# TASK DIRECTIONS:
Write out the stretch of lines below that begins at the line with "contains at least" and ends at the line with "## Example of", including both, exactly as given and nothing more.

# MATERIAL PROVIDED:
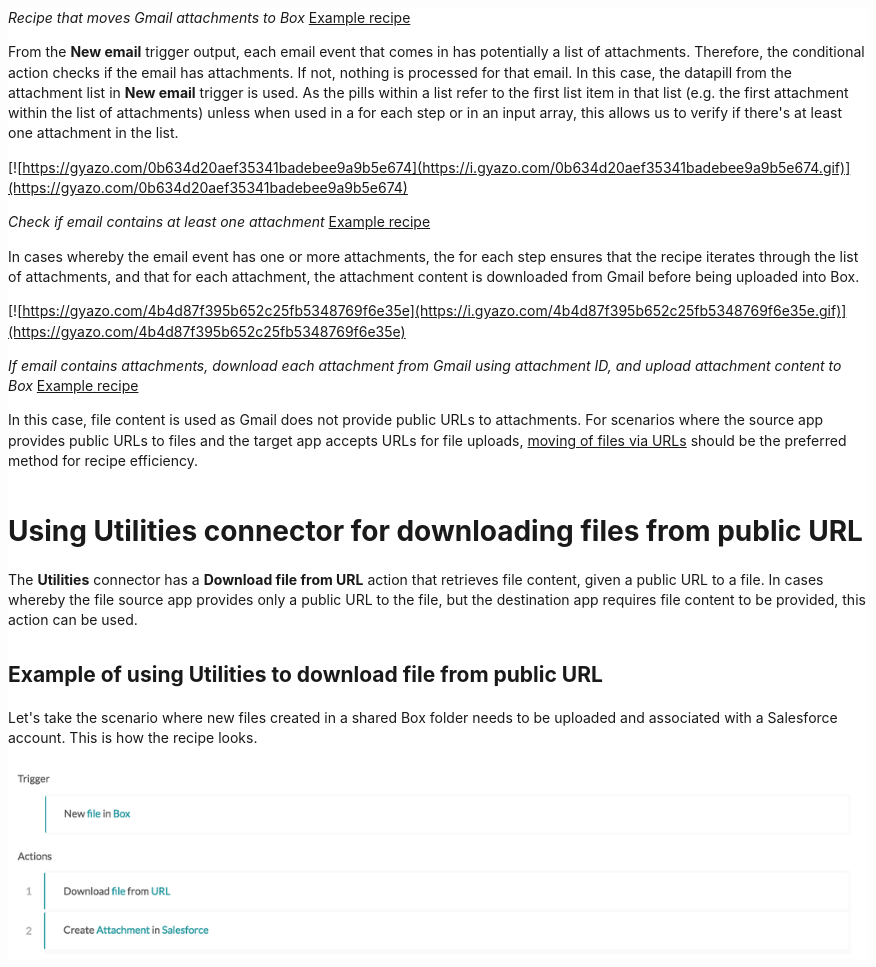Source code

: *Recipe that moves Gmail attachments to Box* [Example recipe](https://www.workato.com/recipes/485773)

From the **New email** trigger output, each email event that comes in has potentially a list of attachments. Therefore, the conditional action checks if the email has attachments. If not, nothing is processed for that email. In this case, the datapill from the attachment list in **New email** trigger is used. As the pills within a list refer to the first list item in that list (e.g. the first attachment within the list of attachments) unless when used in a for each step or in an input array, this allows us to verify if there's at least one attachment in the list.

[![https://gyazo.com/0b634d20aef35341badebee9a9b5e674](https://i.gyazo.com/0b634d20aef35341badebee9a9b5e674.gif)](https://gyazo.com/0b634d20aef35341badebee9a9b5e674)

*Check if email contains at least one attachment* [Example recipe](https://www.workato.com/recipes/485773)

In cases whereby the email event has one or more attachments, the for each step ensures that the recipe iterates through the list of attachments, and that for each attachment, the attachment content is downloaded from Gmail before being uploaded into Box.

[![https://gyazo.com/4b4d87f395b652c25fb5348769f6e35e](https://i.gyazo.com/4b4d87f395b652c25fb5348769f6e35e.gif)](https://gyazo.com/4b4d87f395b652c25fb5348769f6e35e)

*If email contains attachments, download each attachment from Gmail using attachment ID, and upload attachment content to Box* [Example recipe](https://www.workato.com/recipes/485773)

In this case, file content is used as Gmail does not provide public URLs to attachments. For scenarios where the source app provides public URLs to files and the target app accepts URLs for file uploads, [moving of files via URLs](#moving-textbinary-files-via-public-URL) should be the preferred method for recipe efficiency.

# Using Utilities connector for downloading files from public URL
The **Utilities** connector has a **Download file from URL** action that retrieves file content, given a public URL to a file. In cases whereby the file source app provides only a public URL to the file, but the destination app requires file content to be provided, this action can be used.

## Example of using Utilities to download file from public URL
Let's take the scenario where new files created in a shared Box folder needs to be uploaded and associated with a Salesforce account. This is how the recipe looks.

![Example recipe - using utilities to download file](/assets/images/features/files-and-attachments/utilities-download-file.png)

# SOLUTION TO THIS EXERCISE:
*Check if email contains at least one attachment* [Example recipe](https://www.workato.com/recipes/485773)

In cases whereby the email event has one or more attachments, the for each step ensures that the recipe iterates through the list of attachments, and that for each attachment, the attachment content is downloaded from Gmail before being uploaded into Box.

[![https://gyazo.com/4b4d87f395b652c25fb5348769f6e35e](https://i.gyazo.com/4b4d87f395b652c25fb5348769f6e35e.gif)](https://gyazo.com/4b4d87f395b652c25fb5348769f6e35e)

*If email contains attachments, download each attachment from Gmail using attachment ID, and upload attachment content to Box* [Example recipe](https://www.workato.com/recipes/485773)

In this case, file content is used as Gmail does not provide public URLs to attachments. For scenarios where the source app provides public URLs to files and the target app accepts URLs for file uploads, [moving of files via URLs](#moving-textbinary-files-via-public-URL) should be the preferred method for recipe efficiency.

# Using Utilities connector for downloading files from public URL
The **Utilities** connector has a **Download file from URL** action that retrieves file content, given a public URL to a file. In cases whereby the file source app provides only a public URL to the file, but the destination app requires file content to be provided, this action can be used.

## Example of using Utilities to download file from public URL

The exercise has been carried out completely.